Implementation at Scale: Infrastructure as Code (IaC)

While it is possible to create and apply tags manually through the Unity Catalog UI, this approach is insufficient for enterprise environments. Manual tagging is prone to human error, lacks a versioned history, and becomes an operational bottleneck as the number of catalogs and schemas grows. To achieve true scalability and consistency, you should treat your "Tagging Strategy" as code.

The most effective method for managing Governed Tags is through an Infrastructure as Code (IaC) framework, specifically Terraform. By using the Databricks Terraform provider, you can define your tag taxonomy in configuration files, allowing for peer reviews via Pull Requests and ensuring that the state of your metadata remains consistent across development, testing, and production environments.

To scale your tagging implementation effectively, align your technical workflow with these core principles:

  • Standardize with Tag Policies: Use the databricks_tag_policy resource to define the structure of your Governed Tags at the account level. This resource allows you to bake your naming conventions and allowed values directly into the platform, preventing users from creating non-compliant tags.
  • Decouple Assignment from Definition: Leverage resources like databricks_entity_tag_assignment for workspace-level objects (catalogs, schemas, tables) or databricks_workspace_entity_tag_assignment for workspace-specific assets. This modular approach allows you to update a tag’s value across hundreds of objects by changing a single line of code.
  • Version Your Taxonomy: Storing your tag definitions in a Git repository provides a full audit trail of who changed a tag value and why. This is essential for compliance-heavy industries where changes to data_classification or retention_policy must be documented.

» **DATA EXCERPTS**:
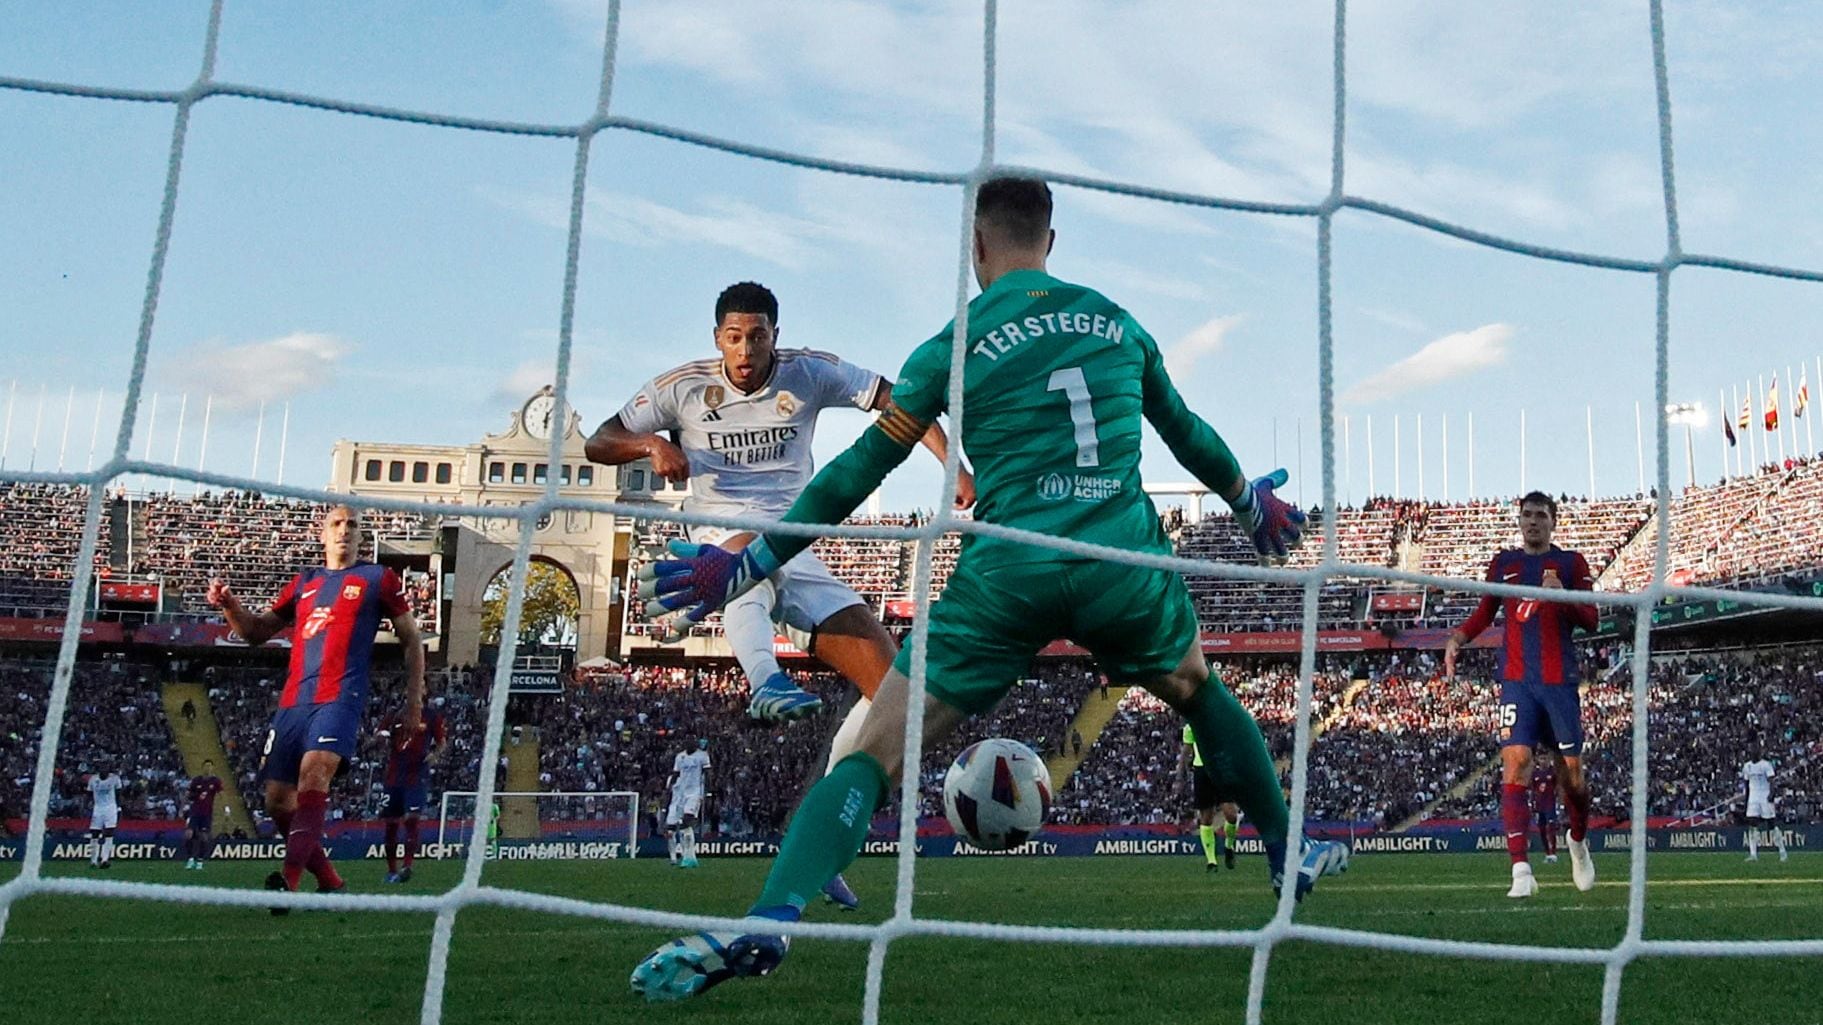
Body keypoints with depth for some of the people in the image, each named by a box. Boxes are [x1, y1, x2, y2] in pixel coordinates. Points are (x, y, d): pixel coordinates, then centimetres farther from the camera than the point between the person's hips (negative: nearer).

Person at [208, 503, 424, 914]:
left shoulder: (377, 579, 9)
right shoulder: (303, 583, 21)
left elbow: (411, 638, 11)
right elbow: (257, 631, 24)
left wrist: (414, 699, 4)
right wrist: (229, 605, 4)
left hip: (340, 698, -6)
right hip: (292, 702, 6)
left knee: (314, 773, -29)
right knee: (277, 800, 1)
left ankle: (289, 879, -36)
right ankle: (329, 883, 14)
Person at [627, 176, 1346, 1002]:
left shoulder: (954, 346, 4)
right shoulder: (1116, 323, 14)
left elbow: (859, 472, 3)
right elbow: (1186, 432, 27)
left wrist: (748, 565, 10)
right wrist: (1252, 504, 46)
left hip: (1006, 576, -3)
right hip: (1123, 564, 3)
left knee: (877, 750, -1)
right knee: (1198, 690, 32)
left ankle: (767, 921, -19)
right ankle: (1290, 858, 40)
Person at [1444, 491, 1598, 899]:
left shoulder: (1571, 563, 7)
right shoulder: (1503, 563, 13)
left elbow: (1591, 620, 0)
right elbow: (1485, 612, 22)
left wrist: (1562, 597, -19)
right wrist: (1457, 638, 4)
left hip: (1560, 680, -1)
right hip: (1517, 681, 1)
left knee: (1571, 771, 6)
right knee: (1515, 763, -14)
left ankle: (1578, 841, 36)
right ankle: (1521, 870, -17)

» **ASSIGNMENT 1**: According to the text on tagging at scale, which Terraform resource defines the structure of Governed Tags at the account level?
» **ASSIGNMENT 2**: Continue the text on managing Governed Tags with Terraform, starting after its last sentence.
The records have nothing to do with the text about tagging.

» **WRITTEN REPLY 1**: The databricks_tag_policy resource.

» **WRITTEN REPLY 2**:
  • Use the Databricks SDK for Custom Automation: While Terraform is the gold standard for stateful resources, the Databricks SDK (Python/Go/Java) and REST API are powerful alternatives for dynamic, event-driven tagging—such as applying "Non-Governed tags" automatically upon the completion of a DLT (Delta Live Tables) pipeline.

Platform Limitations & Constraints

When automating your tagging via IaC, keep these operational boundaries in mind:

  • State Management: When using Terraform, avoid "mixing and matching" UI-based tagging with code-based tagging. Manual changes in the UI will cause "state drift," which Terraform will attempt to overwrite during the next deployment.
  • Provider Permissions: Ensure the Service Principal used by your IaC pipeline has the CREATE permission at the account level and sufficient privileges (typically APPLY TAG/ASSIGN TAG on the object plus USE SCHEMA and USE CATALOG on its parents) on the target objects to apply the assignments.

The "Boolean Pattern" for Multi-Value Tags

An architectural constraint in Unity Catalog is that a securable object can only be assigned one value for any specific Governed Tag key at a time. For example, if you create a tag called accessible_teams with allowed values like engineering, sales, and marketing, you cannot assign both engineering and sales to a single table. Attempting to circumvent this by using comma-separated strings (e.g., engineering, sales) breaks the enforcement of Governed Tag "allowed values" and makes ABAC policy logic unnecessarily complex.

To support multiple attributes for the same category, you should adopt the Boolean Pattern. Instead of a single multi-value key, structure your tags as distinct boolean flags. This allows you to apply multiple attributes to a single object while keeping your security logic simple, predictable, and strictly enforced.

To effectively bypass single-value limitations while maintaining governance, align your implementation with these patterns:

  • Deconstruct Overlapping Categories: If a dataset falls under multiple regulatory or business domains, model them as separate keys (for example, contains_pii [personally identifiable information], contains_pci [payment card information], contains_phi [protected health information]).
  • Use Boolean Flags (or Key Only Tags): You can use true or false for your tag values to set them as boolean tags. This ensures that your Attribute-Based Access Control (ABAC) policies can utilize simple SQL predicates, such as WHERE tag_value = 'true', which is far more performant than string matching or parsing lists. Another possibility is to use Key Only Tags with the hasTag condition.
  • Simplify Access Logic: By using distinct keys, you can create granular policies. For example, you can grant a user access to PII data without accidentally granting access to PCI data on the same resource—a task that is notoriously difficult with multi-value strings.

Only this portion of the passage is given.